* [What you need to do]
a) Summarize the MovieLens notebook in two sentences.
b) In the MovieLens notebook, what default value does from_df give to pct_val?
c) Proceed with the MovieLens notebook's code from its final line onward.

In [None]:
%load_ext autoreload
%autoreload 2

In [None]:
from nb_007a import *

# Movie Lens

Data available from http://files.grouplens.org/datasets/movielens/ml-latest-small.zip

In [None]:
PATH = Path('data/ml-latest-small/')

Table user/movie -> rating

In [None]:
ratings = pd.read_csv(PATH/'ratings.csv')
ratings.head()

Table to get the titles of the movies.

In [None]:
movies = pd.read_csv(PATH/'movies.csv')
movies.head()

In [None]:
ratings.columns

In [None]:
type(movies)

In [None]:
#export
def categorify(col):
    "Transform a colum of a dataframe in categories."
    uniq = col.unique()
    name2idx = {o:i for i,o in enumerate(uniq)}
    return uniq, name2idx, np.array([name2idx[n] for n in col], dtype=np.int64)

In [None]:
#export
@dataclass
class ColabFilteringDataset():
    user:Collection
    user_dict:dict
    user_ids:Collection
    item:Collection
    item_dict:dict
    item_ids:Collection    
    ratings:pd.DataFrame
    
    def __len__(self): return len(self.ratings)
    def __getitem__(self, idx): return (self.user_ids[idx], self.item_ids[idx]), self.ratings[idx]
    
    @classmethod
    def from_df(cls, rating_df, pct_val=0.2, user_name=None, item_name=None, rating_name=None):
        if user_name is None:   user_name = rating_df.columns[0]
        if item_name is None:   item_name = rating_df.columns[1]
        if rating_name is None: rating_name = rating_df.columns[2]
        user,user_dict,user_ids = categorify(rating_df[user_name])

* [Supplied data]
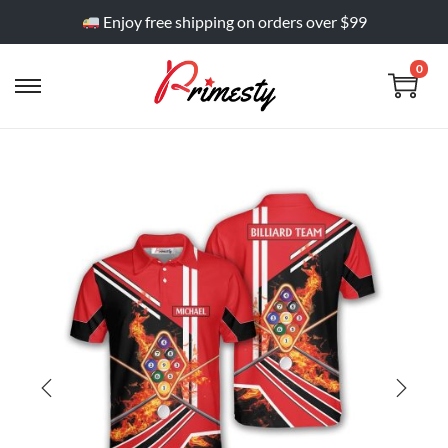
Enjoy free shipping on orders over $99
0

* [Responses for each task]
a) The notebook reads the ratings and movie titles from the MovieLens small dataset, stored under data/ml-latest-small, into pandas tables. It defines a categorify function that maps each unique value in a column to an integer index, and it starts a ColabFilteringDataset dataclass whose from_df classmethod builds the dataset from a ratings table.

b) 0.2

c)
        item,item_dict,item_ids = categorify(rating_df[item_name])
        ratings = np.array(rating_df[rating_name], dtype=np.float32)
        idx = np.random.permutation(len(ratings))
        cut = int(pct_val * len(ratings))
        return (cls(user, user_dict, user_ids[idx[cut:]], item, item_dict, item_ids[idx[cut:]], ratings[idx[cut:]]),
                cls(user, user_dict, user_ids[idx[:cut]], item, item_dict, item_ids[idx[:cut]], ratings[idx[:cut]]))
    
    @classmethod
    def from_csv(cls, csv_name, pct_val=0.2, user_name=None, item_name=None, rating_name=None):
        df = pd.read_csv(csv_name)
        return cls.from_df(df, user_name, pct_val, item_name, rating_name)

In [None]:
train_ds, valid_ds = ColabFilteringDataset.from_df(ratings)

In [None]:
len(ratings), len(train_ds), len(valid_ds)

In [None]:
bs = 64
data = DataBunch.create(train_ds, valid_ds, bs=bs, num_workers=0)

In [None]:
#export
def get_embedding(ni,nf):
    emb = nn.Embedding(ni, nf)
    emb.weight.data.uniform_(-0.05,0.05)
    return emb

In [None]:
#export
class EmbeddingDotBias(nn.Module):
    def __init__(self, n_factors, n_users, n_items, min_score, max_score):
        super().__init__()
        self.min_score,self.max_score = min_score,max_score
        (self.u_weight, self.i_weight, self.u_bias, self.i_bias) = [get_embedding(*o) for o in [
            (n_users, n_factors), (n_items, n_factors), (n_users,1), (n_items,1)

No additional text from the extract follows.